Digital Communication Receivers (Satellite and Freeview set top boxes).
Security systems (PIR lights switching on and off).
Fluorescence Lights & Faulty Street Lights
Powerline Adapters & Treadmills
Industrial/Commercial power usage (Electric Railways, Electric fences, Electric motors).
Internal power cables and telecom cables running close together.
A current imbalance between two power carrying conductors (Earth leakage fault).
What is PEIN?
PEIN is Prolonged Electrical Impulse Noise. PEIN is defined as non repetitive impulse noise events that have a duration between 1ms and 10ms. Although described as non repetitive it can appear as random bursts with no fixed inter-arrival times.
REIN, SHINE & PEIN Summary
Impulse Noise Repetitive? Burst Length Effects REIN Yes.

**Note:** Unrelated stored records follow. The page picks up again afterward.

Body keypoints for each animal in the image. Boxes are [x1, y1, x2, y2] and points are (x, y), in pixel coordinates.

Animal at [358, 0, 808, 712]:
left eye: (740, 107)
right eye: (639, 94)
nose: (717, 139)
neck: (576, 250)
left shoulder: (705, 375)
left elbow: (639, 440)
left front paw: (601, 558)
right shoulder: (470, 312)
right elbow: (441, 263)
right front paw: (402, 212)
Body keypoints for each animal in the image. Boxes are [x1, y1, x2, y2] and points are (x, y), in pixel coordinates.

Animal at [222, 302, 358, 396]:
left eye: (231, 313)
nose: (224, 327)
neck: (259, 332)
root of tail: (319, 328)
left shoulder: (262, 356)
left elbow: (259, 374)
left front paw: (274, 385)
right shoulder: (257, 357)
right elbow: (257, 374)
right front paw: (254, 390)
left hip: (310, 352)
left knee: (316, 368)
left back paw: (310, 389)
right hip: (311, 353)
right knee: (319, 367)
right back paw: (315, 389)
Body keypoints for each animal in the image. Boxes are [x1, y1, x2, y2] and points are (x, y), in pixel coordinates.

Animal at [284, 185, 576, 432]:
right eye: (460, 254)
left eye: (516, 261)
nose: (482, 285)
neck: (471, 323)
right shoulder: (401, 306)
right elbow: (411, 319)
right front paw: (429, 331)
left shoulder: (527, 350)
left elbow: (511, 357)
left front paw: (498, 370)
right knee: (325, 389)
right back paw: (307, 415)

Fixed intervals <1 ms Variable SNR, Bit Errors. PEIN Random bursts 1 - 10 ms SNR spikes, Bit Errors SHINE No > 10 ms High CRCs/Loss of Sync
Is there anything I can do to try track down & identify the source of REIN?
If you suspect there is something interfering with your broadband, get an AM/MW radio and tune it to 612KHz.

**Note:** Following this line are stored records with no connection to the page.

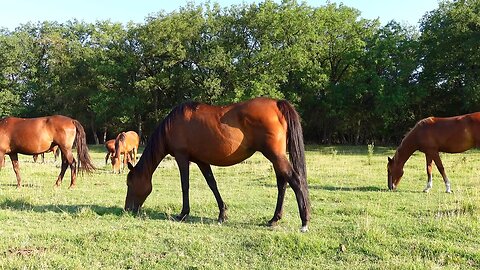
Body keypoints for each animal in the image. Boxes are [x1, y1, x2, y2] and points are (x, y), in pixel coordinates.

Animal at [124, 97, 312, 232]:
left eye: (130, 183)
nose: (127, 209)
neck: (172, 126)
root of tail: (277, 104)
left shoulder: (182, 157)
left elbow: (185, 185)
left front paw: (183, 214)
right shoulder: (201, 161)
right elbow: (212, 184)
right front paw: (222, 214)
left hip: (275, 156)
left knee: (295, 180)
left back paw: (304, 221)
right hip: (276, 157)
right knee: (282, 183)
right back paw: (274, 219)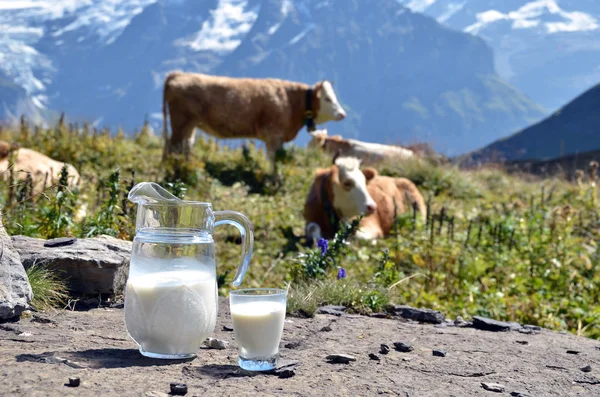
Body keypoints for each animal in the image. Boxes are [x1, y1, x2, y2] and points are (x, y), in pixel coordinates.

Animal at [161, 71, 346, 176]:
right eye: (327, 98)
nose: (342, 114)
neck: (292, 102)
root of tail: (179, 74)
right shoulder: (273, 135)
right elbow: (274, 160)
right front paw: (274, 181)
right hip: (180, 122)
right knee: (173, 146)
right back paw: (174, 170)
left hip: (190, 125)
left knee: (186, 144)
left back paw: (186, 166)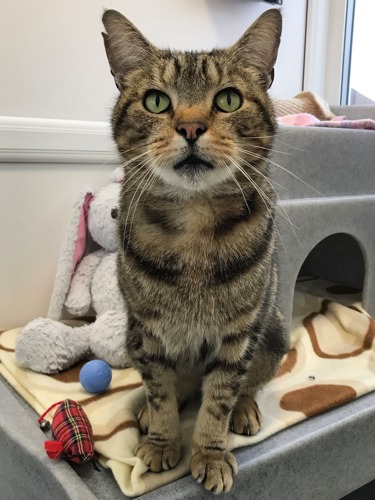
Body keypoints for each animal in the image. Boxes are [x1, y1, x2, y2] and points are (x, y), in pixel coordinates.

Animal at [101, 8, 286, 496]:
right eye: (155, 102)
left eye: (227, 100)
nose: (189, 127)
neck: (194, 224)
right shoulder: (148, 332)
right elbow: (162, 391)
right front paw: (163, 441)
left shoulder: (239, 335)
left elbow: (218, 398)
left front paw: (211, 452)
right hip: (130, 337)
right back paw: (146, 414)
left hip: (273, 332)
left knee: (247, 384)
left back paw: (245, 410)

If you hold the radio next to an LCD screen for your PC as an example you would hear a distinct noise. This should fade away if you move the radio a quarter to half a meter away. Hold it by your modem/router and you'll hear the DSL signal.
If you get a distinct noise enveloping a larger area, then this may be picked up by your router causing an SNR problem (or even drop of sync). By using the radio you may be able to get an idea of where the noise is coming from. Switch the suspect appliance off & retest your DSL broadband connection. By distinct noise you're looking for a clear buzz, whistle, clicking etc. White noise or a general shhhhh noise is less likely to be the cause of the problem, same as any radio broadcast. (In the south of the UK you may hear a French radio station from around 612KHz.)
Be aware that any noise heard on the radio is not always affecting your DSL connection, and you may still have REIN issues in the area which will not be picked up @ 612Khz as REIN is often notoriously difficult to pin-point. This method can be a bit hazy so don’t rely on it completely by any means.
Xmas lights are a classic cause, as are noisy electrical appliance with a long length of wire which acts as an antennae. Sometimes you can cure it with a ferrite sleeve (that small cylindrical thing you normally see along your monitor cable which doesn't’t seem to do anything) which you can get from electrical suppliers such as Maplin.